GOAL OF THE EXERCISE: For this exercise, please find the lines in the entries that include the word "yleiskirje" and copy them.

EXCERPTED RECORDS:

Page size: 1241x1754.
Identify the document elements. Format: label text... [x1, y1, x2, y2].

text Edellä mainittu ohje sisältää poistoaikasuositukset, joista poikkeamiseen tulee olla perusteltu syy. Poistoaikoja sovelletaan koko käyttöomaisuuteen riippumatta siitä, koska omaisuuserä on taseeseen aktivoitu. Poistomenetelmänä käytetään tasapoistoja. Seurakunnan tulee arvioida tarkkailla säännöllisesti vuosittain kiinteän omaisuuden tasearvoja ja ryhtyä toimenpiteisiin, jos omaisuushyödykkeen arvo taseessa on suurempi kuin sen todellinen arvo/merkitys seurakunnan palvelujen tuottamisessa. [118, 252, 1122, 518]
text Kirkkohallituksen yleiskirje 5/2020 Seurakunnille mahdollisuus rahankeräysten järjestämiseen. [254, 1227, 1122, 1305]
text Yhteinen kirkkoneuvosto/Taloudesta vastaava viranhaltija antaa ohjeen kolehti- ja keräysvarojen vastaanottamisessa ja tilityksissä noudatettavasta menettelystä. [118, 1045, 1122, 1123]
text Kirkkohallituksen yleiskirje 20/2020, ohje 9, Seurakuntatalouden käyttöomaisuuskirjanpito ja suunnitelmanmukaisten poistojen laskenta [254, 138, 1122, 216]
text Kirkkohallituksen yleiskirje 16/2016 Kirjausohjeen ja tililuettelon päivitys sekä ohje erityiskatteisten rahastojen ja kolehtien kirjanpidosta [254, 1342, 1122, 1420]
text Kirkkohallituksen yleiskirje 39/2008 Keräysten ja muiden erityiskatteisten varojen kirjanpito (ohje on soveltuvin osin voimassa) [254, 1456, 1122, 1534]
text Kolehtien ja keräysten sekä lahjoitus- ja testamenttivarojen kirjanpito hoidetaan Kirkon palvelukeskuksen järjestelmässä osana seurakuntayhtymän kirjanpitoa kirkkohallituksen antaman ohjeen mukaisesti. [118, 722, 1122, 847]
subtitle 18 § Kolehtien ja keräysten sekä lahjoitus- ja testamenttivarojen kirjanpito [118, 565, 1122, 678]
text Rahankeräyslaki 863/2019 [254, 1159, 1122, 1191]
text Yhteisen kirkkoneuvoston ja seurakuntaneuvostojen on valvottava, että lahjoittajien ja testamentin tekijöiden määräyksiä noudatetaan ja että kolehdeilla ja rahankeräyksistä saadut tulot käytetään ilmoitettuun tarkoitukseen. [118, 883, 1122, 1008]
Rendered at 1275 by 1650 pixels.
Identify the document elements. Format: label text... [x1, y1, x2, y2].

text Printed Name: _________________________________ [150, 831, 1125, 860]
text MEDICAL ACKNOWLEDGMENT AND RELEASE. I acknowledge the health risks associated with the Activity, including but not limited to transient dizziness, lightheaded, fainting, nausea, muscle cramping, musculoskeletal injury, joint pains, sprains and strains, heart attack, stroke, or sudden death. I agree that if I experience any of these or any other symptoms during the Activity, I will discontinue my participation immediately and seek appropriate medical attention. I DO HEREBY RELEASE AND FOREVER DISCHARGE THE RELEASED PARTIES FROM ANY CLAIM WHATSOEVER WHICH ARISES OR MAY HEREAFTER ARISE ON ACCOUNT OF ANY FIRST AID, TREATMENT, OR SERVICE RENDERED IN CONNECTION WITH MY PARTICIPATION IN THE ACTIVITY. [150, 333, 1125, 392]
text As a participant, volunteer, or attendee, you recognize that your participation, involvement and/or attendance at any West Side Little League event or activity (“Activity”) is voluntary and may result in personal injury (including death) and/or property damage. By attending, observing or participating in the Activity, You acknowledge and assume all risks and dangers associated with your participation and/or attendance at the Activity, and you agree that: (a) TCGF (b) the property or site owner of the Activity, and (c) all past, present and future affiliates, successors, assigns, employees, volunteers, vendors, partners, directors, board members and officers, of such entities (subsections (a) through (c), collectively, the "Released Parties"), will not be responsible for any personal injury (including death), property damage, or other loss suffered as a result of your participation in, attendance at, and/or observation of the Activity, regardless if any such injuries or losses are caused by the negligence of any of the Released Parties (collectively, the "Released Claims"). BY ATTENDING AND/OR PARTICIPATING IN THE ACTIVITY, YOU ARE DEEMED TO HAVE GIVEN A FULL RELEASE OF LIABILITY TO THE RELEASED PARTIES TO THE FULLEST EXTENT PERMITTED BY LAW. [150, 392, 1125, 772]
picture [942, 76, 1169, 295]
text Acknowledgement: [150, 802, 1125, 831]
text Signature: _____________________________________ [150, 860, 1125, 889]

EXERCISE RESULT:
text Kirkkohallituksen yleiskirje 5/2020 Seurakunnille mahdollisuus rahankeräysten järjestämiseen. [254, 1227, 1122, 1305]
text Kirkkohallituksen yleiskirje 20/2020, ohje 9, Seurakuntatalouden käyttöomaisuuskirjanpito ja suunnitelmanmukaisten poistojen laskenta [254, 138, 1122, 216]
text Kirkkohallituksen yleiskirje 16/2016 Kirjausohjeen ja tililuettelon päivitys sekä ohje erityiskatteisten rahastojen ja kolehtien kirjanpidosta [254, 1342, 1122, 1420]
text Kirkkohallituksen yleiskirje 39/2008 Keräysten ja muiden erityiskatteisten varojen kirjanpito (ohje on soveltuvin osin voimassa) [254, 1456, 1122, 1534]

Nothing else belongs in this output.